[SELECTED EXTRACT Boundary: Start]

Well, long story short, Eric did it. He built an analogue computer which performed quadrature upon the output of the plethysmograph and drove the parallel pneumatic drives to the heart. A week or two later our heart arrived, and we had to put it to the test. A heart pumps against a load; in the body that load is provided by the arteries and the miles of blood vessels and veins. In our test, as we had yet to construct our hydrostatic tanks, we simply immersed the heart into a bucket, “more than six inches deep,” we were told. I handed the heart to Jerry, a Bible thumping shop guy, after first connecting it to the pneumatic tubes. I placed the plethysmograph onto my finger and Jerry plunged the heart into the bucket, and we turned on Eric’s drive unit. The heart started to pulse, and Jerry yanked his hand out of the water and ran to the other side of the shop spewing oaths in his wake. I grabbed the heart to keep it from surfacing, and had the most bizarre experience of my life. I was holding my own heart under water, it seemed, as it beat in perfect synchronization with mine, and with a firm and resolute rhythm.


We had done it! We, a small and underfunded science museum in Milwaukee, Wisconsin, had designed and built the most advanced artificial heart drive system in the world! We made minor adjustments to the system after that, and ultimately we were unable to allow the visitor to experience that eerie, out-of-body, sensation that I had of holding my own heart in my hands, but we had to protect the heart.

[SELECTED EXTRACT Boundary: End]
[DATA PROVIDED Boundary: Start]

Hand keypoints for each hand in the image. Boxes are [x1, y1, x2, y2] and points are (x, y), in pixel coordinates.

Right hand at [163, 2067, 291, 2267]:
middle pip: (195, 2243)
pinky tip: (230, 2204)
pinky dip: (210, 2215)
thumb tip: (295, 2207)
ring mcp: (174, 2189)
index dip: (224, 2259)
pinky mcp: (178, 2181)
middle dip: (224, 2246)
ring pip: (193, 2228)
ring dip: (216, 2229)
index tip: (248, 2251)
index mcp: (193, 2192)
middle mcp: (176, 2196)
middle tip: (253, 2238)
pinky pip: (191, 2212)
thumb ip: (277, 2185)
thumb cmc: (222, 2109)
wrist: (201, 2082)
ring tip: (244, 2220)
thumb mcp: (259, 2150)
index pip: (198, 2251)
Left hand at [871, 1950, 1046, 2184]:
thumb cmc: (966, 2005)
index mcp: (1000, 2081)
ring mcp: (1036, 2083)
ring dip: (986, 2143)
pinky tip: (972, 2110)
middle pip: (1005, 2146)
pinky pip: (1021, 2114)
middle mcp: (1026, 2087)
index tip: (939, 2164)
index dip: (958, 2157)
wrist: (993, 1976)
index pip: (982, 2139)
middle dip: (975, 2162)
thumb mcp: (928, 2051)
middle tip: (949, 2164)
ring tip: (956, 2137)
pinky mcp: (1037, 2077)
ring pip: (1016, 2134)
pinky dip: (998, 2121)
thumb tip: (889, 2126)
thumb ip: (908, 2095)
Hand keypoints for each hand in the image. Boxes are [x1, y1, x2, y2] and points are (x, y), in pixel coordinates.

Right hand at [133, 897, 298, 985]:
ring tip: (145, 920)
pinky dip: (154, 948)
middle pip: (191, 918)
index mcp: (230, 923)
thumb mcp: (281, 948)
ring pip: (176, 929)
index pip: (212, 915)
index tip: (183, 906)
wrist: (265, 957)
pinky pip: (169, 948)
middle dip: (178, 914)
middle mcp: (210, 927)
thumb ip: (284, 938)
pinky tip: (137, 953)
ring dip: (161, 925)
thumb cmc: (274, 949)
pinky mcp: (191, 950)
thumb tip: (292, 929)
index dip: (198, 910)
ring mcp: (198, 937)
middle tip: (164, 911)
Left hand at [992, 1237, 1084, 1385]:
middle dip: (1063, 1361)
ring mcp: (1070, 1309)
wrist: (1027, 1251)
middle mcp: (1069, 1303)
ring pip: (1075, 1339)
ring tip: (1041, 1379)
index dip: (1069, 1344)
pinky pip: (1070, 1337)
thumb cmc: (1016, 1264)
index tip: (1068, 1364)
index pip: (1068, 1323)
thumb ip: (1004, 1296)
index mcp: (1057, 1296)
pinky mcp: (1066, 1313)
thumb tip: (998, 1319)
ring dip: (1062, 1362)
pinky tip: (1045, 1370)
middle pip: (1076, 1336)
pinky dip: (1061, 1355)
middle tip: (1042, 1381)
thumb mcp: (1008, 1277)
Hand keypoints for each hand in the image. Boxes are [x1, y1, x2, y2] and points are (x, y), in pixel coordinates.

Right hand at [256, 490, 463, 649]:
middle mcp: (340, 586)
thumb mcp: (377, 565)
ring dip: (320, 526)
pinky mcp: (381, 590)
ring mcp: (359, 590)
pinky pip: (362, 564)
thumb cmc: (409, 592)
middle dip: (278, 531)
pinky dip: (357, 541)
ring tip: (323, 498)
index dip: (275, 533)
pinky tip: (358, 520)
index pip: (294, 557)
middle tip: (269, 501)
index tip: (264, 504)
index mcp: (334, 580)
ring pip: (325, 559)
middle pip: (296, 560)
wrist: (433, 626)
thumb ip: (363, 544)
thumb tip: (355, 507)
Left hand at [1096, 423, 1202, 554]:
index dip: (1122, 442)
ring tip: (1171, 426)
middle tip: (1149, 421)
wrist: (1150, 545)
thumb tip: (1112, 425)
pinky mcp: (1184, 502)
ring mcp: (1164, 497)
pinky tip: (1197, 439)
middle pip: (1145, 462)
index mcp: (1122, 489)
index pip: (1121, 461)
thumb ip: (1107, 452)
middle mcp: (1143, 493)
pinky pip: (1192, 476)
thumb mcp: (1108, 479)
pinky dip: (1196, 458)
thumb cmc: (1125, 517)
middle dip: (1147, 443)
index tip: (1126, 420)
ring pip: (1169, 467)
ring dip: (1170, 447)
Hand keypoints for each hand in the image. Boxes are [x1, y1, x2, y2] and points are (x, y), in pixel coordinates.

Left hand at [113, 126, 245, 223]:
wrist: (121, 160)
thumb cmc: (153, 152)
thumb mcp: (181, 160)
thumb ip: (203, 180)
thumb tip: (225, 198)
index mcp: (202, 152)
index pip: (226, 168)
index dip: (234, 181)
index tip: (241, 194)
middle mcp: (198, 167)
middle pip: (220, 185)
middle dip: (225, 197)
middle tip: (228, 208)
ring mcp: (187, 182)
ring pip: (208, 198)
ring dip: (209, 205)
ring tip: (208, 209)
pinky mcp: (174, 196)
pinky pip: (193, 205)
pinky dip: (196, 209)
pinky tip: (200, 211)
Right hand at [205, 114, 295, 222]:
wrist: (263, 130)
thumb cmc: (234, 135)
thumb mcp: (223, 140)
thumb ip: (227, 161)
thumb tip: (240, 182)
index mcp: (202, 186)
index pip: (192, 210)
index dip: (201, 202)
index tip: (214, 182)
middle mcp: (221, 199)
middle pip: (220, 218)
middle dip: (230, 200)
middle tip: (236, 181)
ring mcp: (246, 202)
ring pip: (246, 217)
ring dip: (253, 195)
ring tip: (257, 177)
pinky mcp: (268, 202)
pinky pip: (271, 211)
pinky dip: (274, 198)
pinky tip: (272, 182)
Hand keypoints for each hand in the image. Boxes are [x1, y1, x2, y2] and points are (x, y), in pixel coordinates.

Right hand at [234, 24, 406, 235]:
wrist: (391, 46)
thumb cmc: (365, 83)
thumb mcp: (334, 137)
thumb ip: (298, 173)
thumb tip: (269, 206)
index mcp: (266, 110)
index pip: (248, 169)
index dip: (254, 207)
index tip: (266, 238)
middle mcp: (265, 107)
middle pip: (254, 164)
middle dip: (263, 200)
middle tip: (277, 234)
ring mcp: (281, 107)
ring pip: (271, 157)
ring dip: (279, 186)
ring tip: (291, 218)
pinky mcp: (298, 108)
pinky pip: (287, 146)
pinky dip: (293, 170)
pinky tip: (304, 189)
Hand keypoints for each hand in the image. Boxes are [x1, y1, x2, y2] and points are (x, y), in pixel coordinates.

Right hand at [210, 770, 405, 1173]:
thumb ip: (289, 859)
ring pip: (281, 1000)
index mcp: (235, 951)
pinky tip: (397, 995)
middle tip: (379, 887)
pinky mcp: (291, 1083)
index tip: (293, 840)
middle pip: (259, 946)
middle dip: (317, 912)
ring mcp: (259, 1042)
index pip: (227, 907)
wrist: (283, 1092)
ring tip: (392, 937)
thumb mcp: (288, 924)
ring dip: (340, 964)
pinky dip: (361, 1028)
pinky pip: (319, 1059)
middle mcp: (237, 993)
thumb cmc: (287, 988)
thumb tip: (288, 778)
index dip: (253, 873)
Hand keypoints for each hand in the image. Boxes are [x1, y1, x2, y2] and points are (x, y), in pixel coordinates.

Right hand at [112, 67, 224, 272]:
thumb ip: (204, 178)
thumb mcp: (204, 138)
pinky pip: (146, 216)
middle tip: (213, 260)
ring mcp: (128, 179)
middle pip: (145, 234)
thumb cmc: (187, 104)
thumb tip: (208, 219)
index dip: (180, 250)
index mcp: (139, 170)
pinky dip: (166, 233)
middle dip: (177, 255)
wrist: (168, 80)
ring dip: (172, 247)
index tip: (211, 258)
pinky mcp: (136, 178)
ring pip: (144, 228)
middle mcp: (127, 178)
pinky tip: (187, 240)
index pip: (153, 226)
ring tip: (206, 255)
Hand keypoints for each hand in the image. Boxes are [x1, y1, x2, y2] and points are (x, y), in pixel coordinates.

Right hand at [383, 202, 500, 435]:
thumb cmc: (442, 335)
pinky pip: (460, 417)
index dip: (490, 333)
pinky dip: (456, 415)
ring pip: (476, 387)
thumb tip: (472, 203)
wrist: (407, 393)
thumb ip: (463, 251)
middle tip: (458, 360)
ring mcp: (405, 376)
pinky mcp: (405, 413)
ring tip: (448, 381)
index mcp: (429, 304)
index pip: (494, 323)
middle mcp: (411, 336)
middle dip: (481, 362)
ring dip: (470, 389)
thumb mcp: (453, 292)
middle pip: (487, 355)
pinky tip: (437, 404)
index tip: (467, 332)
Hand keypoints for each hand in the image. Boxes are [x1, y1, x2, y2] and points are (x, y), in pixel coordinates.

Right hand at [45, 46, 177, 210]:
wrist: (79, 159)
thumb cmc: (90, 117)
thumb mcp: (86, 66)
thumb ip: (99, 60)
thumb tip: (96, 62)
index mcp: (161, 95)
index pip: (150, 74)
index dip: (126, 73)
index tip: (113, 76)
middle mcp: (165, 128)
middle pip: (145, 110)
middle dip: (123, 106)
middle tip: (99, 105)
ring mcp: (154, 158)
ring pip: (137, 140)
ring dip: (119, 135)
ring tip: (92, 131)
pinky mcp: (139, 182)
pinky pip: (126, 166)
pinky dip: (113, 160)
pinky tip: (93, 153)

[DATA PROVIDED Boundary: End]

TASK LIST:
A. Answer these questions using the artificial heart account:
(i) What did Eric build?
(ii) Why was the heart tested in a bucket?
(iii) In what city and state was the science museum located?
B. Pick up the artificial heart account after its final sentence and keep writing.
The material was taken from a separate source and has no connection to the text.

RESULTS OF THE EXERCISE:
A.
(i) An analogue computer that performed quadrature upon the output of the plethysmograph and drove the parallel pneumatic drives to the heart.
(ii) The hydrostatic tanks had not yet been constructed.
(iii) Milwaukee, Wisconsin.

B.
We did send all of our design materials off to Symbion. We never heard if they used any of them, but in the ensuing years the dream of a totally-implantable artificial heart (TAH) gave way to the more pragmatic ventricular assist device, the intra-aortic balloon pump, and similar heart pumps, assists, etc. All of these new generation of heart savers share the quality of tracking the patient’s own heart rate, systoli and diastoli. Whether or not our work was used, we laid the path.


Tonight, as I write this, my friend Tom is having a pair of ventricular assist devices installed into his chest cavity. If all goes well they soon will help his heart, his scarred and stricken heart, and pulse and pump blood though his veins. I do not claim anything in this, but I would like to think that in our own way, due to our own imperatives, we showed a generation of heart surgeons and clinical engineers that it was important to consider the patient’s own heart, their own pulse, when designing the systems by which we would keep them alive.

Mostly, however, I have to write this because I really want Tom to live and I have to do something with my fingers while he lays on that operating table and has this generation’s best and brightest install a piece of machinery into his chest to keep him alive long enough for me to tell him to his face how important he is to me.